I needed to drill holes around the edge of a circle as part of making small gears for an automaton project I'm working on and lining up each hole by hand was a pain.

While thinking about a better way, I spotted a wooden disk that was waste from an earlier project and realized it was the simple answer. It was cut from 3/4" (19mm) stock, was about 3" in diameter and already had a 1/4" (6mm) hole in the center. 

I used a scrap of 3/4" x 4" pine as a base and drilled a hole for a 1/4" dowel which is used as a spindle to mount the disk so it rotates freely on the spindle. The gear blank is attached to the disk after it is also mounted on the spindle. A registration line is drawn on the base from the spindle center.

On my PC I generated 3/4" wide strips of paper with reference marks equal to the number of teeth for each gear I needed. (see photo 1) When the strips were cut out, I attached them to the circumference of the disk with a bit of tape.

Paper templates were glued to the 1/4" birch ply being used for the gears and a 1/4" hole drilled in the center of the template. Photo 2 shows all the parts ready to be a assembled on the base and spindle. When the disk / index is and gear blank are mounted on the spindle and lined up for the first hole, the jig is just clamped to the drill press table.

Then the disk is rotated from index line to index line (photo 3). A hole is drilled when each index mark lines up with the registration line on the base. Photo 4 shows a gear blank with all the holes drilled and the final photo (5) shows the finished gears. One was made with 8 teeth, one with 10, and a larger partial gear would have 40 teeth if it were a complete circle.

A simple no-cost jig that gave me repeatable, consistently spaced holes in a circular layout with little effort.


----------



## harrysin (Jan 15, 2007)

Excellent as far as it goes Oliver but what happened to the shots showing HOW you routed the teeth?


----------



## Gaffboat (Mar 11, 2012)

harrysin said:


> Excellent as far as it goes Oliver but what happened to the shots showing HOW you routed the teeth?

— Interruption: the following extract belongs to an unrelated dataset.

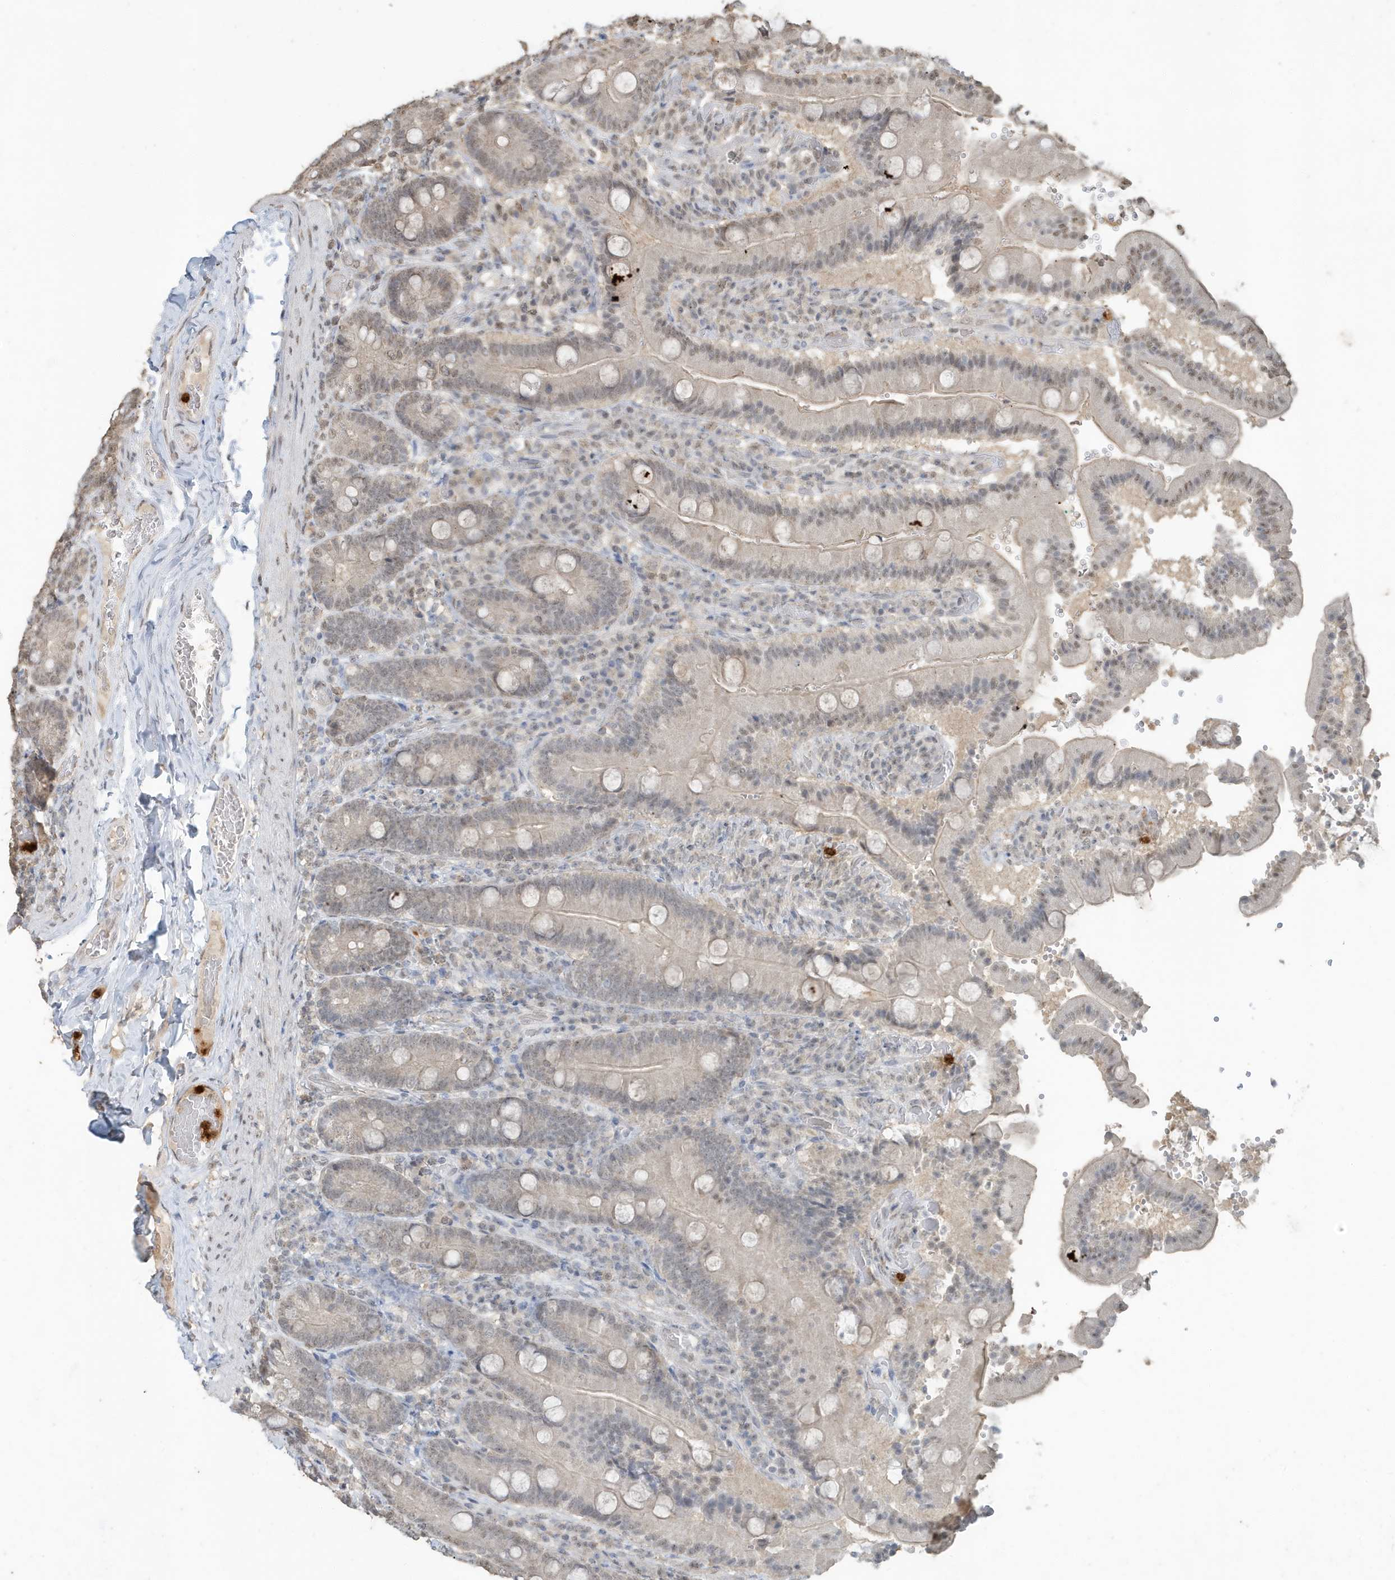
{"staining": {"intensity": "weak", "quantity": "25%-75%", "location": "nuclear"}, "tissue": "duodenum", "cell_type": "Glandular cells", "image_type": "normal", "snomed": [{"axis": "morphology", "description": "Normal tissue, NOS"}, {"axis": "topography", "description": "Duodenum"}], "caption": "Immunohistochemistry (IHC) of unremarkable duodenum exhibits low levels of weak nuclear expression in approximately 25%-75% of glandular cells.", "gene": "DEFA1", "patient": {"sex": "female", "age": 62}}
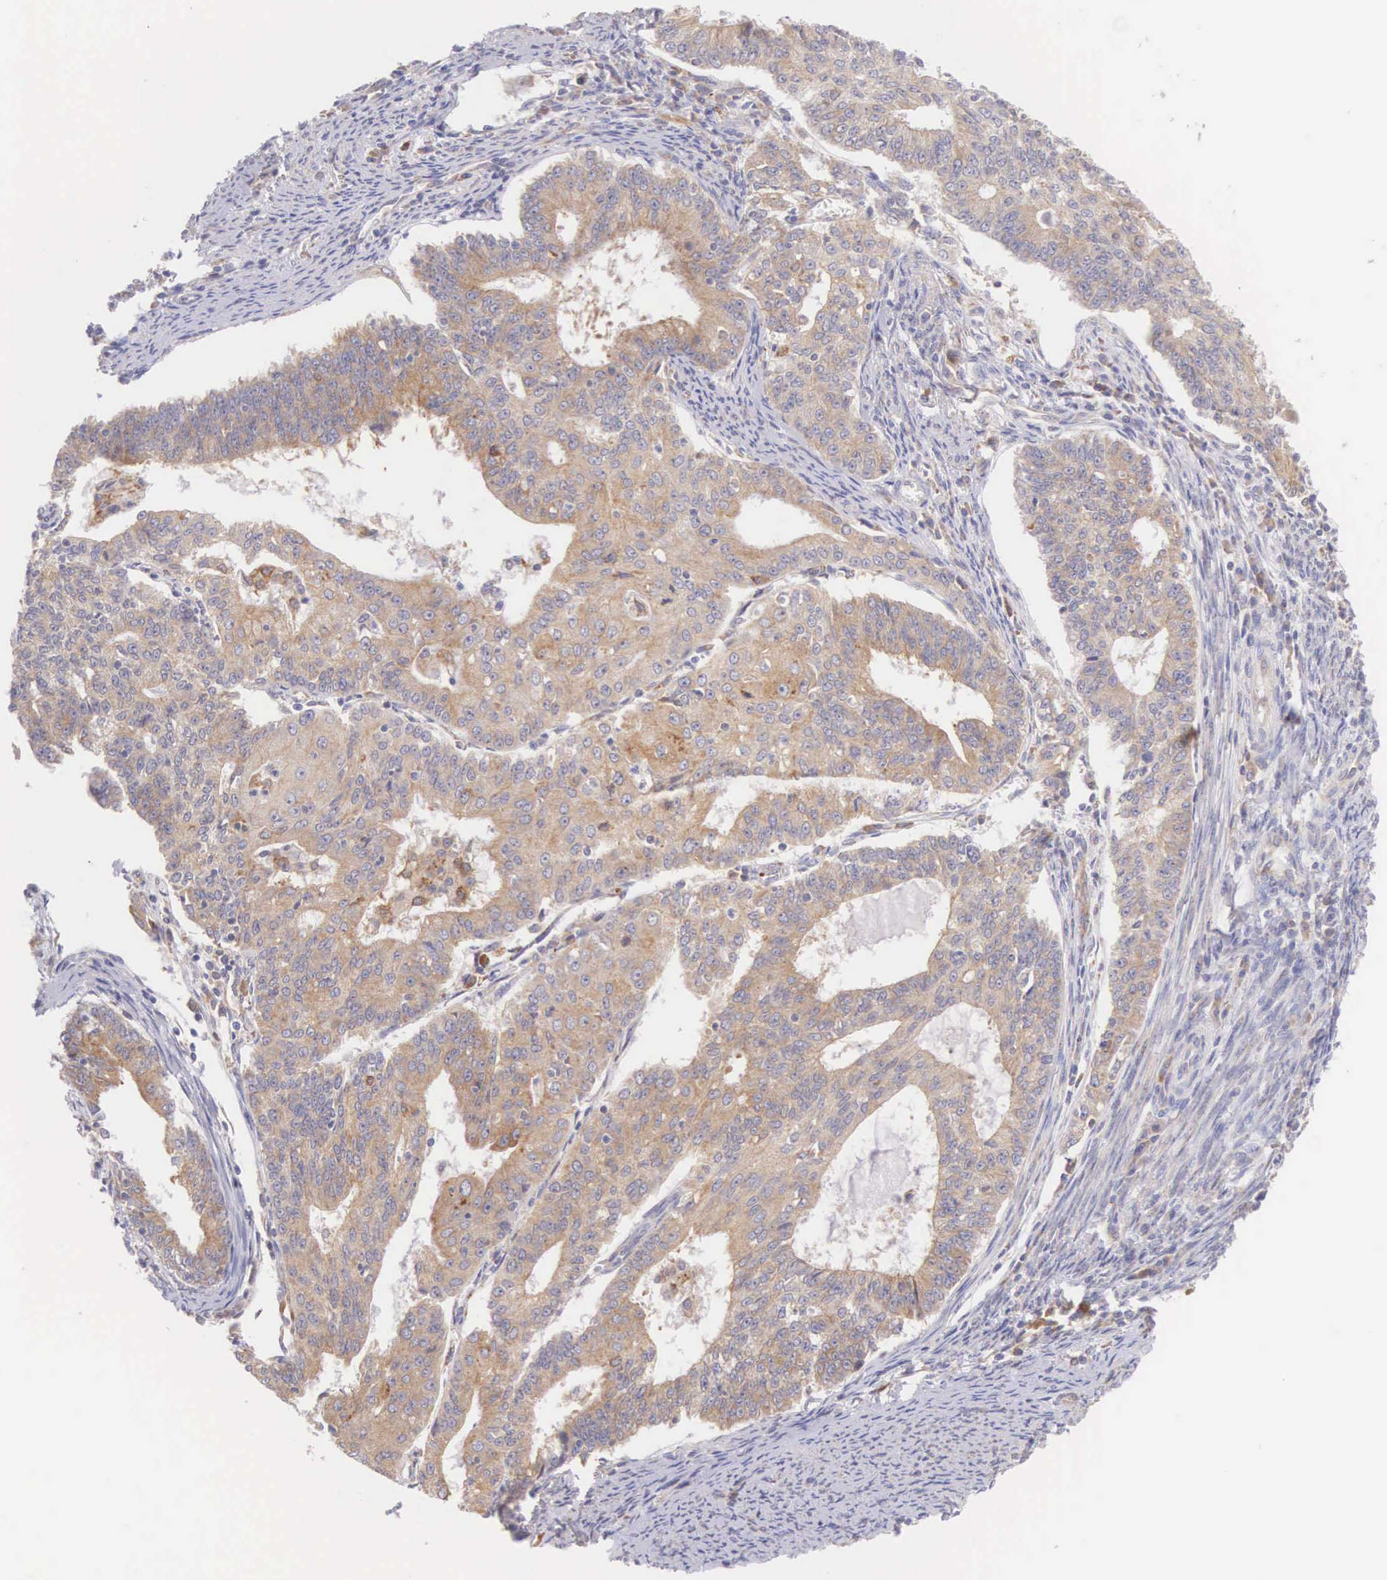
{"staining": {"intensity": "weak", "quantity": ">75%", "location": "cytoplasmic/membranous"}, "tissue": "endometrial cancer", "cell_type": "Tumor cells", "image_type": "cancer", "snomed": [{"axis": "morphology", "description": "Adenocarcinoma, NOS"}, {"axis": "topography", "description": "Endometrium"}], "caption": "Approximately >75% of tumor cells in human endometrial cancer (adenocarcinoma) display weak cytoplasmic/membranous protein staining as visualized by brown immunohistochemical staining.", "gene": "NSDHL", "patient": {"sex": "female", "age": 56}}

Sorry Harry, I should have been more clear. This was a drill press and bandsaw operation (you can just see the drill bit in the top of the third photo in the original post). So far on this project, I have only used the router to cut a guide slot in the rack part of the rack and pinion drive. That was done with a plunge router and a template setup I learned from you. :yes4:


----------



## harrysin (Jan 15, 2007)

Now I fully understand thank you Oliver, and I even more reckon that you have done a really excellent job. It demonstrates that necessity really is the mother of invention.


----------